To learn more, refer to the Microsoft permissions and consent documentation.

  1. Authenticate with Firebase using the OAuth provider object by calling startSignInWithProvider and awaiting the FirebaseAuthEvent.SIGNIN_WITH_PROVIDER_COMPLETE. Note that unlike other FirebaseAuth operations, this will take control of your UI by opening a Custom Chrome Tab.
FirebaseAuth.service.startSignInWithProvider( provider );

This completes with the FirebaseAuthEvent.SIGNIN_WITH_PROVIDER_COMPLETE event:

FirebaseAuth.service.addEventListener(
FirebaseAuthEvent.SIGNIN_WITH_PROVIDER_COMPLETE,
startSignInWithProvider_completeHandler
);
FirebaseAuth.service.startSignInWithProvider( provider );
function startSignInWithProvider_completeHandler( event:FirebaseAuthEvent ):void
{
trace( "startSignInWithProvider_completeHandler():complete:" + event.success );
}

Next Steps#

Once you have completed the authentication with Firebase you should expect the normal FirebaseAuthEvent.AUTHSTATE_CHANGED event indicating that a user was authenticated and then you will be able to retrieve the user's details using the standard getCurrentUser() where one of the providers will be the Microsoft details.

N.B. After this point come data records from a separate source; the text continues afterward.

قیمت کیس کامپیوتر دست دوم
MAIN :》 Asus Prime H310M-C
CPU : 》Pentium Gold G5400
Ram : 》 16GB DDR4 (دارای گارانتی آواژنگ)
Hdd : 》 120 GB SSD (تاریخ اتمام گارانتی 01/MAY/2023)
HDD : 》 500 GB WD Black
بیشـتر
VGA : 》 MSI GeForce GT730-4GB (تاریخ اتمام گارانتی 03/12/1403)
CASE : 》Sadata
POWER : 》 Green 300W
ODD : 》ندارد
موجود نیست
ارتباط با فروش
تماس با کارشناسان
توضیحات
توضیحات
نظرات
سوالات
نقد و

var user:FirebaseUser = FirebaseAuth.service.getCurrentUser();
if (user != null)
{
log( "identifier: " + user.identifier );
log( "displayName: " + user.displayName );
log( "email: " + user.email );
for each (var info:UserInfo in user.providers)
{
log( "------------------" );
log( "\tprovider: " + info.providerId );
log( "\tidentifier: " + info.identifier );
log( "\tdisplayName: " + info.displayName );
log( "\temail: " + info.email );
log( "\tphone: " + info.phoneNumber );
}
}

Unlike other providers supported by Firebase Auth, Microsoft does not provide a photo URL and instead, the binary data for a profile photo has to be requested via Microsoft Graph API.